━━━━━ DATA PROVIDED

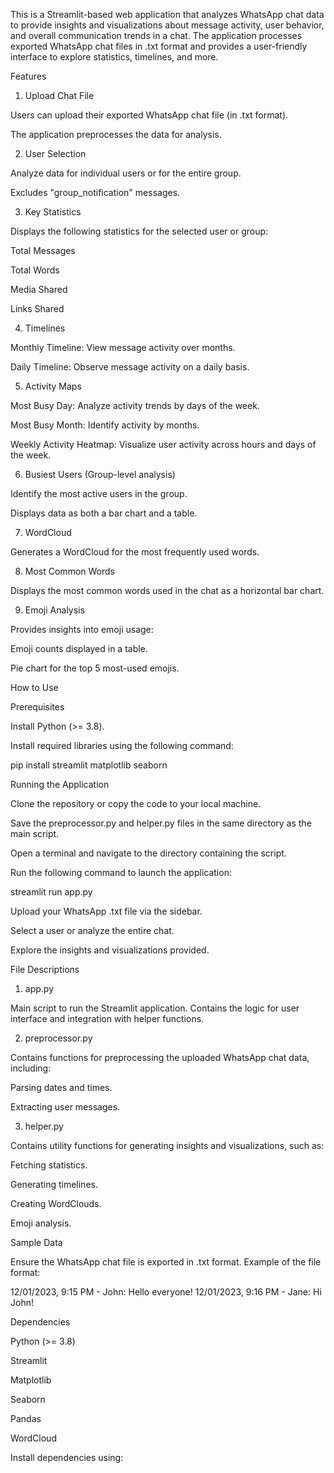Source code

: This is a Streamlit-based web application that analyzes WhatsApp chat data to provide insights and visualizations about message activity, user behavior, and overall communication trends in a chat. The application processes exported WhatsApp chat files in .txt format and provides a user-friendly interface to explore statistics, timelines, and more.

Features

1. Upload Chat File

Users can upload their exported WhatsApp chat file (in .txt format).

The application preprocesses the data for analysis.

2. User Selection

Analyze data for individual users or for the entire group.

Excludes "group_notification" messages.

3. Key Statistics

Displays the following statistics for the selected user or group:

Total Messages

Total Words

Media Shared

Links Shared

4. Timelines

Monthly Timeline: View message activity over months.

Daily Timeline: Observe message activity on a daily basis.

5. Activity Maps

Most Busy Day: Analyze activity trends by days of the week.

Most Busy Month: Identify activity by months.

Weekly Activity Heatmap: Visualize user activity across hours and days of the week.

6. Busiest Users (Group-level analysis)

Identify the most active users in the group.

Displays data as both a bar chart and a table.

7. WordCloud

Generates a WordCloud for the most frequently used words.

8. Most Common Words

Displays the most common words used in the chat as a horizontal bar chart.

9. Emoji Analysis

Provides insights into emoji usage:

Emoji counts displayed in a table.

Pie chart for the top 5 most-used emojis.

How to Use

Prerequisites

Install Python (>= 3.8).

Install required libraries using the following command:

pip install streamlit matplotlib seaborn

Running the Application

Clone the repository or copy the code to your local machine.

Save the preprocessor.py and helper.py files in the same directory as the main script.

Open a terminal and navigate to the directory containing the script.

Run the following command to launch the application:

streamlit run app.py

Upload your WhatsApp .txt file via the sidebar.

Select a user or analyze the entire chat.

Explore the insights and visualizations provided.

File Descriptions

1. app.py

Main script to run the Streamlit application. Contains the logic for user interface and integration with helper functions.

2. preprocessor.py

Contains functions for preprocessing the uploaded WhatsApp chat data, including:

Parsing dates and times.

Extracting user messages.

3. helper.py

Contains utility functions for generating insights and visualizations, such as:

Fetching statistics.

Generating timelines.

Creating WordClouds.

Emoji analysis.

Sample Data

Ensure the WhatsApp chat file is exported in .txt format. Example of the file format:

12/01/2023, 9:15 PM - John: Hello everyone!
12/01/2023, 9:16 PM - Jane: Hi John!

Dependencies

Python (>= 3.8)

Streamlit

Matplotlib

Seaborn

Pandas

WordCloud

Install dependencies using:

━━━━━━━━━━

_WHAT YOU ARE ASKED TO DO:_ Output only an exact transcription of the lines above from the one with "Install Python (>= 3.8)." up to and including the one with "Open a terminal".

_WRITTEN ANSWER:_
Install Python (>= 3.8).

Install required libraries using the following command:

pip install streamlit matplotlib seaborn

Running the Application

Clone the repository or copy the code to your local machine.

Save the preprocessor.py and helper.py files in the same directory as the main script.

Open a terminal and navigate to the directory containing the script.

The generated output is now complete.